(Stored data entries)
● ● ● ●
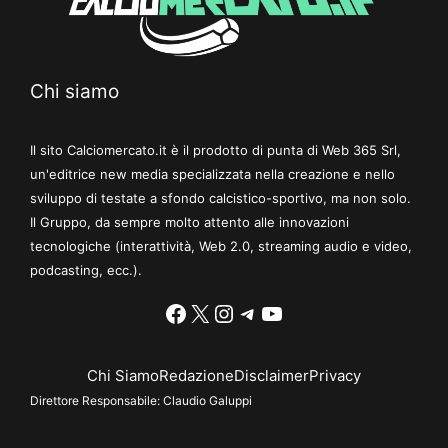
Chi siamo
Il sito Calciomercato.it è il prodotto di punta di Web 365 Srl,
un'editrice new media specializzata nella creazione e nello
sviluppo di testate a sfondo calcistico-sportivo, ma non solo.
Il Gruppo, da sempre molto attento alle innovazioni
tecnologiche (interattività, Web 2.0, streaming audio e video,
podcasting, ecc.).
Facebook
X
Instagram
Telegram
YouTube
Chi Siamo
Redazione
Disclaimer
Privacy
Direttore Responsabile:
Claudio Galuppi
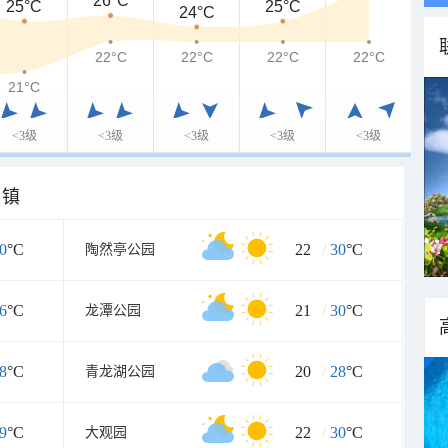
26°C
25°C
25°C
24°C
22°C
22°C
22°C
22°C
21°C
<3级
<3级
<3级
<3级
<3级
乡镇
0
°C
22
/
30
°C
陶然亭公园
6
°C
21
/
30
°C
龙潭公园
8
°C
20
/
28
°C
青龙湖公园
9
°C
22
/
30
°C
大观园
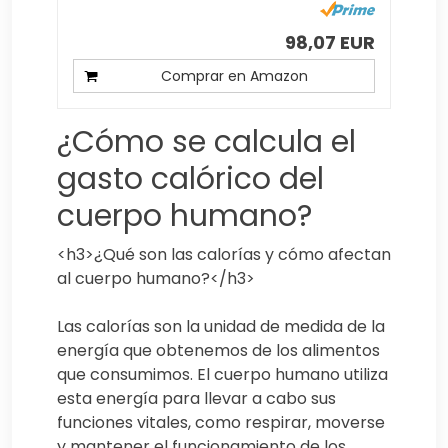
98,07 EUR
Comprar en Amazon
¿Cómo se calcula el
gasto calórico del
cuerpo humano?
<h3>¿Qué son las calorías y cómo afectan
al cuerpo humano?</h3>
Las calorías son la unidad de medida de la
energía que obtenemos de los alimentos
que consumimos. El cuerpo humano utiliza
esta energía para llevar a cabo sus
funciones vitales, como respirar, moverse
y mantener el funcionamiento de los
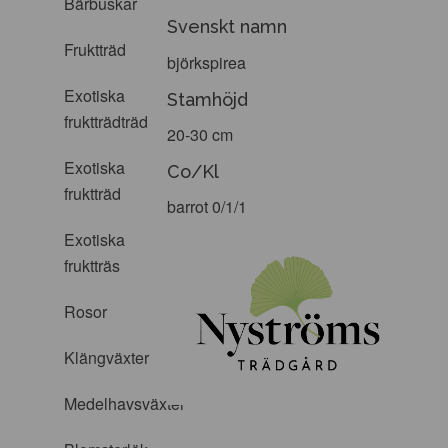
Bärbuskar
Svenskt namn
Fruktträd
björkspirea
Exotiska
Stamhöjd
fruktträdträd
20-30 cm
Exotiska
Co/Kl
fruktträd
barrot 0/1/1
Exotiska
fruktträs
Rosor
Klängväxter
Medelhavsväxter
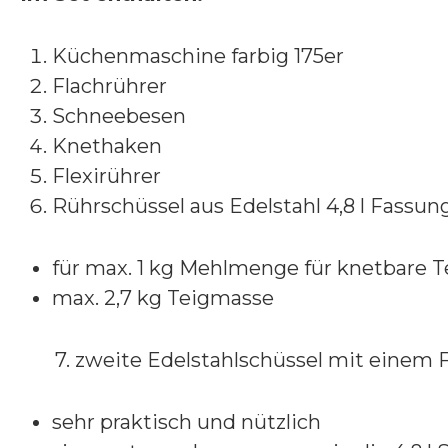
Küchenmaschine farbig 175er
Flachrührer
Schneebesen
Knethaken
Flexirührer
Rührschüssel aus Edelstahl 4,8 l Fass
für max. 1 kg Mehlmenge für knetbare T
max. 2,7 kg Teigmasse
7. zweite Edelstahlschüssel mit einem F
sehr praktisch und nützlich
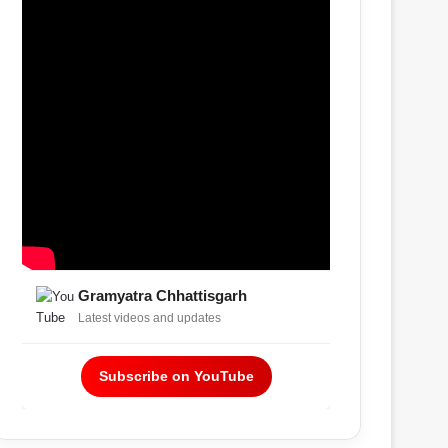
Gramyatra Chhattisgarh
Latest videos and updates
Subscribe on YouTube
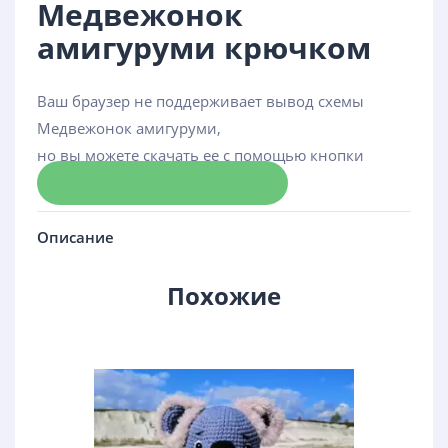
Медвежонок
амигуруми крючком
Ваш браузер не поддерживает вывод схемы
Медвежонок амигуруми,
но вы можете скачать ее с помощью кнопки
Скачать схему
Описание
Похожие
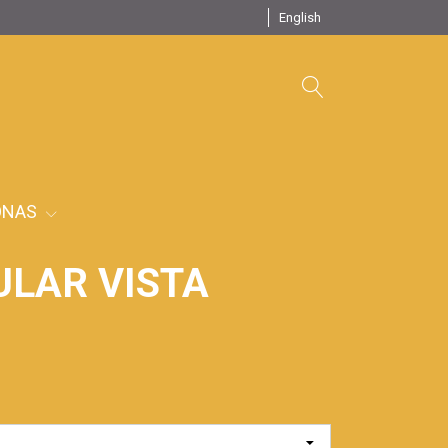
English
ONAS
LAR VISTA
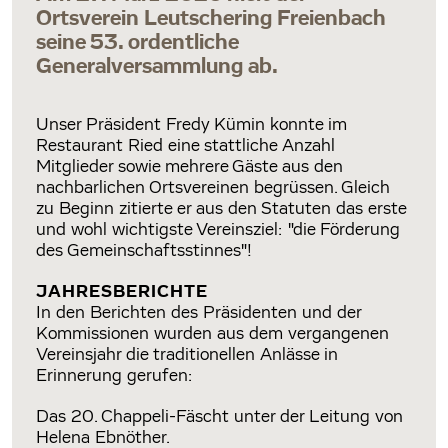
Ortsverein Leutschering Freienbach
seine 53. ordentliche
Generalversammlung ab.
Unser Präsident Fredy Kümin konnte im
Restaurant Ried eine stattliche Anzahl
Mitglieder sowie mehrere Gäste aus den
nachbarlichen Ortsvereinen begrüssen. Gleich
zu Beginn zitierte er aus den Statuten das erste
und wohl wichtigste Vereinsziel: "die Förderung
des Gemeinschaftsstinnes"!
JAHRESBERICHTE
In den Berichten des Präsidenten und der
Kommissionen wurden aus dem vergangenen
Vereinsjahr die traditionellen Anlässe in
Erinnerung gerufen:
Das 20. Chappeli-Fäscht unter der Leitung von
Helena Ebnöther.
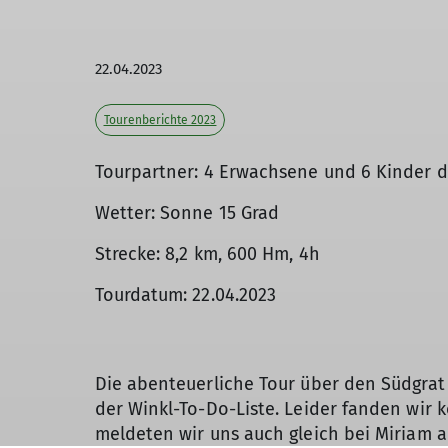
22.04.2023
Tourenberichte 2023
Tourpartner: 4 Erwachsene und 6 Kinder d
Wetter: Sonne 15 Grad
Strecke: 8,2 km, 600 Hm, 4h
Tourdatum: 22.04.2023
Die abenteuerliche Tour über den Südgrat
der Winkl-To-Do-Liste. Leider fanden wir 
meldeten wir uns auch gleich bei Miriam 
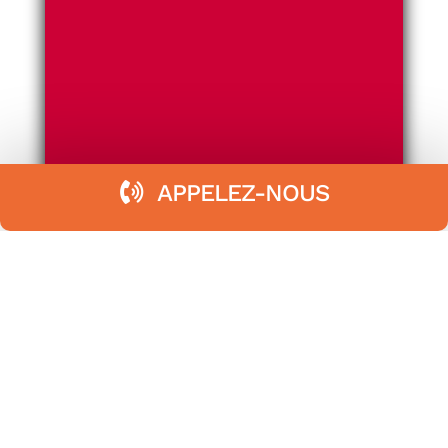
APPELEZ-NOUS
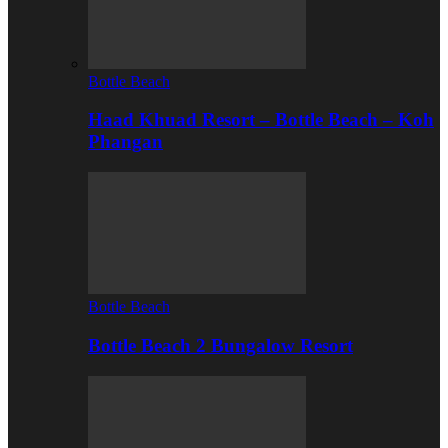
Bottle Beach
Haad Khuad Resort – Bottle Beach – Koh
Phangan
Bottle Beach
Bottle Beach 2 Bungalow Resort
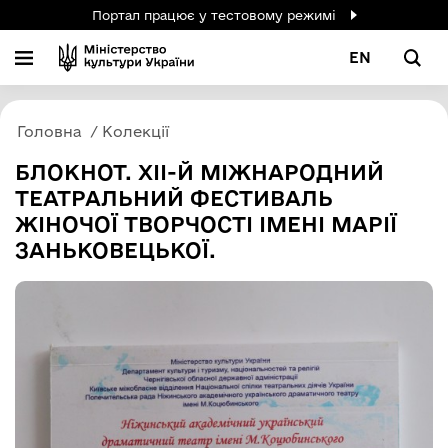
Портал працює у тестовому режимі
EN
Головна
Колекції
БЛОКНОТ. ХІІ-Й МІЖНАРОДНИЙ
ТЕАТРАЛЬНИЙ ФЕСТИВАЛЬ
ЖІНОЧОЇ ТВОРЧОСТІ ІМЕНІ МАРІЇ
ЗАНЬКОВЕЦЬКОЇ.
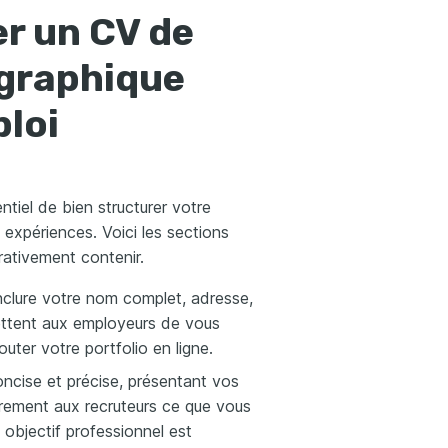
r un CV de
 graphique
ploi
ntiel de bien structurer votre
expériences. Voici les sections
rativement contenir.
inclure votre nom complet, adresse,
ettent aux employeurs de vous
outer votre portfolio en ligne.
concise et précise, présentant vos
airement aux recruteurs ce que vous
objectif professionnel est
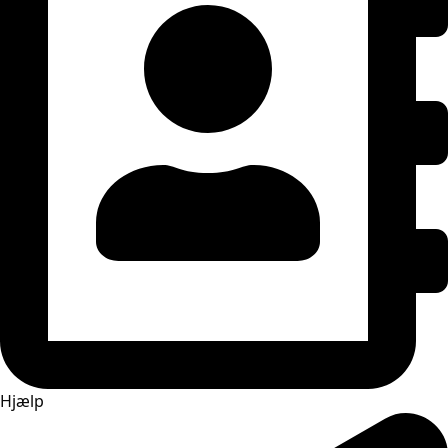
Hjælp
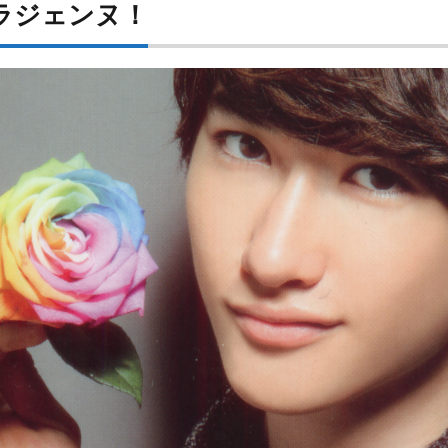
ラジェンヌ！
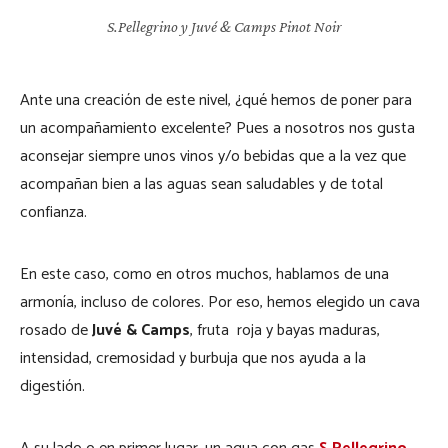
S.Pellegrino y Juvé & Camps Pinot Noir
Ante una creación de este nivel, ¿qué hemos de poner para
un acompañamiento excelente? Pues a nosotros nos gusta
aconsejar siempre unos vinos y/o bebidas que a la vez que
acompañan bien a las aguas sean saludables y de total
confianza.
En este caso, como en otros muchos, hablamos de una
armonía, incluso de colores. Por eso, hemos elegido un cava
rosado de
Juvé & Camps
, fruta roja y bayas maduras,
intensidad, cremosidad y burbuja que nos ayuda a la
digestión.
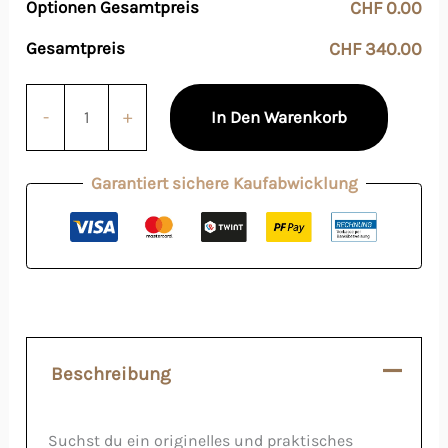
Optionen Gesamtpreis
CHF 0.00
Gesamtpreis
CHF 340.00
-
+
In Den Warenkorb
Garantiert sichere Kaufabwicklung
Beschreibung
Suchst du ein originelles und praktisches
● ● ● ●
_Your task_. Look through the records and copy every line that has the word "para".

_Result of this exercise_.
esta energía para llevar a cabo sus
Ante una creación de este nivel, ¿qué hemos de poner para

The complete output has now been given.